A heavy-duty truck grab handle is one of the last components added to a tractor before it comes off the assembly line. But it’s one of the most important because drivers rely on it every day.
Because drivers come into contact with it every time they climb into their cab, a truck grab handle is one of those heavy truck parts that has to “feel right.” And if it doesn’t, it can become one of those things that bothers a driver whenever they set out on their next ride.
A poorly engineered truck grab handle can also irritate a driver while out on the open road. If a grab handle isn’t aerodynamic, it will produce wind noise when the truck it’s attached to runs at high speeds. This resistance can even affect fuel economy — a major consideration for all truck drivers.
Taking all these factors into account, how exactly do you create a truck grab handle that truck drivers will appreciate?
Working with a client of ours, we set out to answer that question. Here’s what we learned and how we ended up creating the first hydroformed heavy truck grab handle on the market — a feat that managed to earn us an award.
Finding the Right Shape
Our customer had been making cabs with truck grab handles that were just round stainless steel tubes for years. While they looked nice, they could get a little slippery and weren’t aerodynamic at all. Drivers had started complaining about wind noise at 55 mph and above.
To help with the noise issue, they wanted to give the truck grab handle a teardrop shape in cross section — much like an airplane wing.
While this was a great design solution, it didn’t seem feasible given the quantity, price target, and production requirements the OEM wanted to achieve. The quantities weren’t high enough to justify tooling for tubular stamping, which could have made the acutely sharp corner that defines the teardrop shape.
As an experienced handles manufacturer, our recommendation was to adjust the design to an oval shape and use tube hydroforming. The oval shape was sufficiently aerodynamic to neutralize the wind noise and could be made easily with hydroforming.
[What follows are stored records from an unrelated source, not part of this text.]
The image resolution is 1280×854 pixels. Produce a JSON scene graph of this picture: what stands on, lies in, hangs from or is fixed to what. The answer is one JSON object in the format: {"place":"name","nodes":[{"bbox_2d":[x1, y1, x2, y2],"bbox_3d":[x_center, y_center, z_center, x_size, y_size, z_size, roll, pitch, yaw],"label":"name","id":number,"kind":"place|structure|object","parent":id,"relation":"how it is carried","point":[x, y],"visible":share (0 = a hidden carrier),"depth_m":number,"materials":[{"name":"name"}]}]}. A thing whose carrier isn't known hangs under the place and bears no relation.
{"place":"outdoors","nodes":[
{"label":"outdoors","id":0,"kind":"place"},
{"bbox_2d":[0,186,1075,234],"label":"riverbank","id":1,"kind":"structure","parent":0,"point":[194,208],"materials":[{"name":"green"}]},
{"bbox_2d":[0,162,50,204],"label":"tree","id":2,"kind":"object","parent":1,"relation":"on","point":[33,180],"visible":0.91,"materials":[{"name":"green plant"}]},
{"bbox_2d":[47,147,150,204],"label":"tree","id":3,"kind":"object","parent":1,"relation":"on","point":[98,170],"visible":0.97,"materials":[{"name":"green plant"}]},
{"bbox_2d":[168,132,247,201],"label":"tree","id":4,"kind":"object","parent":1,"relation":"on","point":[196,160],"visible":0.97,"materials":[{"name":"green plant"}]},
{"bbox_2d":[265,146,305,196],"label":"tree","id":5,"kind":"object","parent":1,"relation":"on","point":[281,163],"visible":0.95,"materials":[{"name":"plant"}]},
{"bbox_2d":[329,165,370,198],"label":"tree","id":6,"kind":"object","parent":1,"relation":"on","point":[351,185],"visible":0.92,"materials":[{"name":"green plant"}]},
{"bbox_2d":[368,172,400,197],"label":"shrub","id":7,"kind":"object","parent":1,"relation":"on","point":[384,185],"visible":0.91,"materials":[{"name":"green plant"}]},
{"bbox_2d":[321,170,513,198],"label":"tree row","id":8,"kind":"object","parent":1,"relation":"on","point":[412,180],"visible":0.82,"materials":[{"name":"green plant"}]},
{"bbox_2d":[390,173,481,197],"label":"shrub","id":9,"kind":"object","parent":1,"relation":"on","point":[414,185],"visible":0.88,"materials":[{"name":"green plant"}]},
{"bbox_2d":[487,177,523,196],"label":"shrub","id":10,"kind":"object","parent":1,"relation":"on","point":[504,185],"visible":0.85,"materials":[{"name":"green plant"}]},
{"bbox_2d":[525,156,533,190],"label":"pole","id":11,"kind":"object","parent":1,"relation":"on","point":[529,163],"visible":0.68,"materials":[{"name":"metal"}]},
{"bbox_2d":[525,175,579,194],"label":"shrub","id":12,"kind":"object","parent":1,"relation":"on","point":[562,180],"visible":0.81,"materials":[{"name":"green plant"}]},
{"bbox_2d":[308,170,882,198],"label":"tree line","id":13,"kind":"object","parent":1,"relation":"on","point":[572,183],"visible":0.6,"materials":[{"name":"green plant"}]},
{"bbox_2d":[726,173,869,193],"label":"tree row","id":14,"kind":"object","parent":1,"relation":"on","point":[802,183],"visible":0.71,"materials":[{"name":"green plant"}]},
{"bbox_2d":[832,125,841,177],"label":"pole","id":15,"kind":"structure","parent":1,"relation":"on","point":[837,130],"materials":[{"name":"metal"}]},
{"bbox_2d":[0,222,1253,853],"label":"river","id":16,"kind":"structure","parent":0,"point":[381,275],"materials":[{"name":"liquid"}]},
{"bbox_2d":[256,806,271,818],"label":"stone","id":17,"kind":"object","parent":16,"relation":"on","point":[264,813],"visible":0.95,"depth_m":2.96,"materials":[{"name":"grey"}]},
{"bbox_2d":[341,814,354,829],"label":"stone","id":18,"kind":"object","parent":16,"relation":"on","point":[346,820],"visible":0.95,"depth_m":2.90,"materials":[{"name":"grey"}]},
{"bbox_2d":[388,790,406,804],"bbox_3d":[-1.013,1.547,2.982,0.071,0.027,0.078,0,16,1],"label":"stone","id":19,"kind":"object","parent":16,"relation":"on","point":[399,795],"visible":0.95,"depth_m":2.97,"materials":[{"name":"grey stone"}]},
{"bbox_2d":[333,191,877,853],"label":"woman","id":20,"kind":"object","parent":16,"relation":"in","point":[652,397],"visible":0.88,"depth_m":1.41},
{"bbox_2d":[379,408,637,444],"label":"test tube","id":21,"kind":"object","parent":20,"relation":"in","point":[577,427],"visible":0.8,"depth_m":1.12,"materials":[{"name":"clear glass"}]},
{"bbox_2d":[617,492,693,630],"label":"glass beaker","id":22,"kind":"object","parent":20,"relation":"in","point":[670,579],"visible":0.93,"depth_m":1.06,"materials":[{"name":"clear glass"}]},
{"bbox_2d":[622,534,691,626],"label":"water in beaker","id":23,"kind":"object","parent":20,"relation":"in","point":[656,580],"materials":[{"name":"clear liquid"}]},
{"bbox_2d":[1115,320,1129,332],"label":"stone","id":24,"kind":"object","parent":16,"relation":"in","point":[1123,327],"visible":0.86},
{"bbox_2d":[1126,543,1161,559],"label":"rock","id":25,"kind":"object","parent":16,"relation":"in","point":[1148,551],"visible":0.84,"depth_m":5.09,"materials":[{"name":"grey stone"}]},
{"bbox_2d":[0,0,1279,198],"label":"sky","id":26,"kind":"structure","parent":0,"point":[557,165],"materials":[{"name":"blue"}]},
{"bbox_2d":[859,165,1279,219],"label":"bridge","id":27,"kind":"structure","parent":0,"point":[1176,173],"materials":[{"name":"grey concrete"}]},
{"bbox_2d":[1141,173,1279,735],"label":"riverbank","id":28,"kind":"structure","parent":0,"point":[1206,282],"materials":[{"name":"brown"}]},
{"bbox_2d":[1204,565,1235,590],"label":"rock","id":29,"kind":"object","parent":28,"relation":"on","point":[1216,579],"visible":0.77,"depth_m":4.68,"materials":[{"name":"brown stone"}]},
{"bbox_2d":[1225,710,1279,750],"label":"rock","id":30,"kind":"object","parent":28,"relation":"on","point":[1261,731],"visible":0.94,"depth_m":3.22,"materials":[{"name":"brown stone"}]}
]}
This allowed us to keep tooling costs at a minimum and to deliver quantities in the tens of thousands as cost effectively as possible.
Choosing tubular hydroforming also enabled us to introduce a design variation our customer hadn’t anticipated — finger grips. Because hydroforming allows for the creation of complex, asymmetrical shapes, we were able to add a knurled texture to one side of the truck grab handle that enhances a driver’s ability to grip it.
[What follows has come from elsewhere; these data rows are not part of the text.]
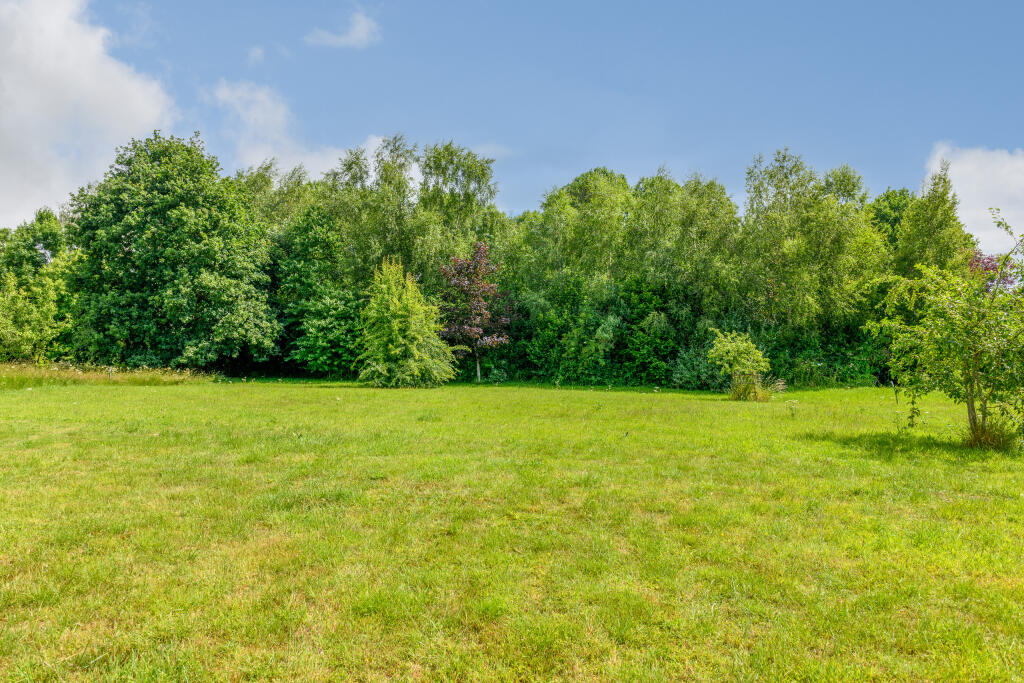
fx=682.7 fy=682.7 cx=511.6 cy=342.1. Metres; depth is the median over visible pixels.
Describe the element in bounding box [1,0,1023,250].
sky
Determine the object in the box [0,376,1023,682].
lawn
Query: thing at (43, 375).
tall grass
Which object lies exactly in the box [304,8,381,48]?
cloud
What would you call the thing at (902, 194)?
tree
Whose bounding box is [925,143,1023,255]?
cloud
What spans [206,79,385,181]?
cloud
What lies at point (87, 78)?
cloud
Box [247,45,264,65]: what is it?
cloud
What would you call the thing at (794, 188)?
tree
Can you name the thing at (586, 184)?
tree
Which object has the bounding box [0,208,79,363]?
tree
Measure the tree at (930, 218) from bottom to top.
11.065 m
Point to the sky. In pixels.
(514, 200)
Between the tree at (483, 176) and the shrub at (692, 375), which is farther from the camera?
the tree at (483, 176)
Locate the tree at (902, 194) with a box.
[867,186,915,252]
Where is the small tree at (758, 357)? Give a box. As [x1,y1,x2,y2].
[706,330,772,399]
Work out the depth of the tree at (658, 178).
31.77 m
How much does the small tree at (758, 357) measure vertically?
2.334 m
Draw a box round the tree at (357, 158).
[320,133,424,287]
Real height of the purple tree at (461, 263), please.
6.665 m
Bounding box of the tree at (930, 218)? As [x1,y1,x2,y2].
[893,157,974,281]
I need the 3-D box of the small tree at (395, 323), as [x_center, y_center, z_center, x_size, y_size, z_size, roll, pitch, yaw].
[-4.441,-0.772,28.438,4.366,5.514,4.297,0,-1,29]
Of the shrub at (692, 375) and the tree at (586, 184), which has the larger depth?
the tree at (586, 184)
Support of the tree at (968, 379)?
on the lawn at (149, 395)
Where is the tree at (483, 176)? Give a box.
[416,140,501,286]
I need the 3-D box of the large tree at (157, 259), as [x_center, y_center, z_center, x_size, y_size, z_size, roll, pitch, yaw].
[-16.185,-4.017,33.023,10.279,12.223,9.556,0,-1,0]
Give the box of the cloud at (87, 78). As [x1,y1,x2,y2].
[0,0,183,231]
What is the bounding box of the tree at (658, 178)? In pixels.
[625,166,742,382]
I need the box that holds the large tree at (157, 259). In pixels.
[66,132,281,371]
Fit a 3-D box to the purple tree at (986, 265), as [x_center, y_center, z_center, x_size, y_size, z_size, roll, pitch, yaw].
[20.847,-1.308,29.961,3.456,5.695,3.522,0,-1,0]
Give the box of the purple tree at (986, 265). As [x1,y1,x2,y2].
[966,251,1015,290]
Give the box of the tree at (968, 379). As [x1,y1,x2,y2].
[864,207,1023,452]
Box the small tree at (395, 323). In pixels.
[357,256,456,386]
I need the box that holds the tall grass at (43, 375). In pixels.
[1,361,214,388]
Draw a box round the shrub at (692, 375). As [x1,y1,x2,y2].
[669,342,721,390]
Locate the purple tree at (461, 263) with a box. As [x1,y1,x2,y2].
[435,241,513,385]
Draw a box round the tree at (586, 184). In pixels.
[515,167,636,386]
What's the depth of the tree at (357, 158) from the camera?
35.76 m
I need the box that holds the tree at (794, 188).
[738,148,886,358]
Minding the Manufacturing Details
Once we decided on a basic approach to production, we needed to figure out how to meet the constraints provided by the customer.
At 51 inches long, the handle was much longer than typical tubular hydroformed handles. At first, we thought this would be a challenging issue to overcome but quickly determined that there were no issues with creating the desired shape and retaining the required strength.
Once we had the basic shape perfected, we began looking for ways to optimize the production process.
Originally, the plan was to create separate dies for left and right handles. We managed to devise a process wherein only a single die was needed for the hydroforming press. Instead of hydroforming two different pieces, we created a single piece and then cut it differently depending on whether it was a left or right handle. This modification reduced our customer’s tooling costs significantly.
Surprisingly, perfecting the hydroforming process was relatively easy. More challenging than expected was figuring out how to weld the product to the plates that would be used to attach it to the truck cab.
The customer had very exacting requirements for these welds. They had to be nearly invisible but also have great penetration and support over 500 lbs. of pull strength. The welds also had to be executed in one motion with no stopping once you started welding.
We knew right off the bat that we would have to use our robotic welder to meet the specifications and replicate the weld consistently. It took us nearly four months of trials and testing using different speeds and gases before we finally hit on the right combination, which can withstand several thousand pounds of pull force.
A Truck Grab Handle That Makes a Difference for Drivers
One of the advantages of hydroforming is that we were able to use it to produce a short run of prototypes for testing before entering full production. Our customer took advantage of this opportunity to add early iterations of the truck grab handle on tractors for road testing. As designed, the handles produced almost no road noise at high speed and were quickly put into production to meet an aggressive product launch date.
At first, the knurled, aerodynamic truck grab handle we produced was offered on OEM trucks as an option. Requests have been steadily growing as word has spread among truck drivers. Our truck grab handle seems to have hit a sweet spot, making drivers’ lives just a little better by reducing road noise and giving them something solid and secure to hold on to as they raise themselves into their cabs.
At Mills Products, we’re designers and engineers ourselves, so we understand the importance of getting a product right so that it resonates with end users. That’s why we enjoy partnering with OEMs and Tier 1 suppliers to devise economical manufacturing strategies that support new products destined to make a difference in customers’ lives.